Oh, there are computer-generated robots as well, of course, in this film, opening Friday, about bot boxers in the near future. But for most scenes outside the bouts themselves, the movie crew built 26 (and a half) of what the press materials call “animatronic robots” ― a friendly phrase invoking a Country Bear Jamboree folksiness but that’s as redundant as “motorized cars.”
“They were robots, man, period!” marvels Anthony Mackie, who plays an underground fight promoter opposite hustling, hardscrabble robot owner Hugh Jackman. While radio-controlled and not autonomous, “They were full-size, 8 1/2-, 9-foot tall, huge robots that actually moved. It’s hard to focus on someone,” he points out, laughing, “when there’s a 9-foot robot behind them, looking around and moving its arms! That first scene between Hugh and I, where he comes to me looking for a fight for (his robot), we’re talking and that robot is moving and reaching over his shoulder, and whenever it was time to say my line I would be so freaked out!”
Charlie Kenton (Hugh Jackman, left) gives instructions to Atom while his son, Max (Dakota Goyo) looks on in DreamWorks Pictures’ action drama “Real Steel.” (Melissa Moseley/Courtesy DreamWorks Pictures/MCT)
“When I saw them for the first time,” Jackman said at a news conference for the film, “there’s a picture of us ― me and Dakota (Goyo, his then 10-year-old co-star) ― seeing them, and both us look like 10-year-olds. ... It’s amazing that in this world where I’m used to a green screen and a stick with a tennis ball on it” ― to give an actor a visual target of where a CGI element will be inserted later ― “that (executive producer Steven) Spielberg actually said to Shawn (Levy, the director), ‘You should really have real elements where you can.’ ... Basically, if they’re not walking or fighting, that’s a real robot.”
Ironically, such discernible physical presence humanizes the behemoths in a way you don’t get with the more cartoon-like, CGI robots of the “Transformers” movies. And that’s thematically in keeping with the low-tech, father-son story at the heart of this sci-fi family film.

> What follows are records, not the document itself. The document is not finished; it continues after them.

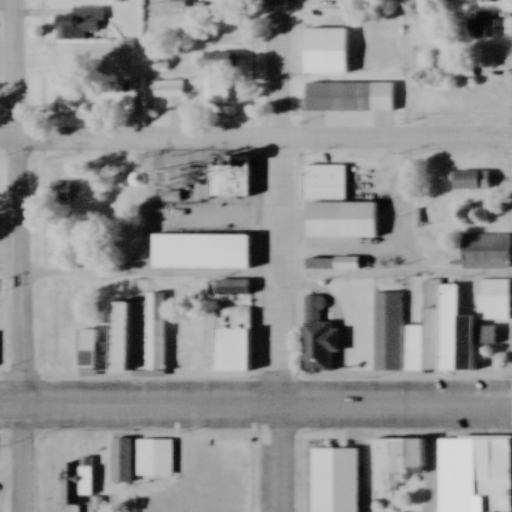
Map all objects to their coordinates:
building: (216, 1)
building: (486, 1)
building: (82, 26)
building: (337, 26)
building: (484, 27)
building: (336, 57)
building: (486, 59)
building: (220, 63)
road: (410, 70)
building: (170, 90)
building: (219, 91)
building: (69, 94)
building: (352, 99)
road: (256, 141)
building: (233, 179)
building: (474, 182)
building: (327, 183)
building: (61, 195)
road: (150, 212)
building: (345, 222)
building: (203, 253)
building: (487, 253)
road: (21, 255)
road: (280, 255)
building: (321, 266)
building: (234, 290)
building: (495, 301)
building: (389, 333)
building: (447, 335)
building: (143, 336)
building: (321, 340)
building: (229, 345)
building: (91, 351)
road: (256, 408)
building: (157, 460)
building: (400, 462)
building: (124, 463)
building: (486, 476)
building: (338, 481)
building: (79, 482)
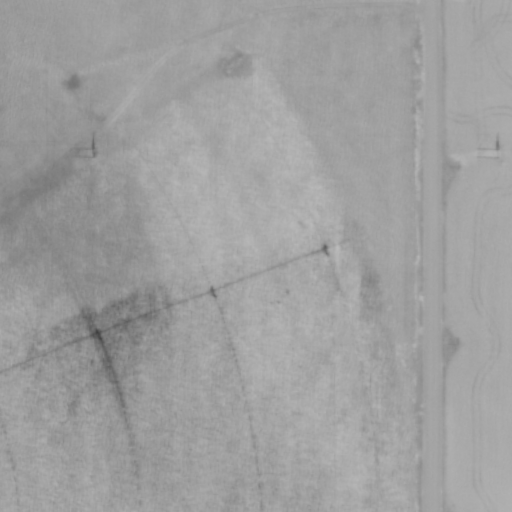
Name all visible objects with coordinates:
power tower: (91, 151)
power tower: (496, 153)
road: (430, 255)
crop: (206, 256)
crop: (479, 256)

“Steven Spielberg had been developing this thing for eight years,” says Levy (the “Night at the Museum” films). “Once Steven and I met, I took a big swing and said, ‘Steven, look, you’ve been trying to mount this movie a long time’ ― there was a previous director (Peter Berg), whose work I like, all goodwill there ― and I kind of declared a new paradigm for the movie: It was not going to be about robots but (would be instead) a human underdog story about a father reconnecting with his son.”
That’s decidedly different from its source material, sci-fi maestro Richard Matheson’s short story “Steel,” originally published in the May 1956 issue of The Magazine of Fantasy and Science Fiction ― indeed, the on-screen credit reads specifically that it was only “based in part on” the tale. Matheson ― whom Levy says “is thrilled with seeing the world of his story fleshed out to this extent” ― had faithfully adapted “Steel” for a 1963 episode of “The Twilight Zone,” in which broke and desperate ex-boxer Steel (Lee Marvin) and his partner and mechanic, Pole (Joe Mantell), bring their battered bot, Battling Maxo, to a small arena in Maynard, Kan., where a disguised Steel has to get into the ring and fight a robot after Maxo breaks down.
“Real Steel” keeps the Midwestern setting and unfuturistic milieu of the original, with Jackman playing the more rakishly down-and-out Charlie Kenton. An ex-boxer who coulda been a contender, he finds himself spending the summer with his estranged young son, Max. The precocious kid turns out to have the soul of a pool hustler, and after he rescues a defunct, sparring-partner robot from a junkyard, he and Dad turn the heap of metal into a scrappy (so to speak) fighter called Atom ― who gets a one-in-a-million shot against the WRB (World Robot Boxing) champion, Zeus.
Levy ― who shot in Detroit and other Michigan locations, including the 1909 Highland Park building that was the second automotive plant for Henry Ford’s legendary Model T ― says he isn’t necessarily expecting critics to be kinder to “Real Steel” than to his “Night at the Museum” blockbusters.
“It would be great to get both nice critical reaction and nice box office,” he says, “but I tried to make a movie that was rousing in the way movies of my youth were ― early Spielberg, early Zemeckis ― that weren’t embarrassed by emotionality.”
And, after all, without emotions, what are we? Robots?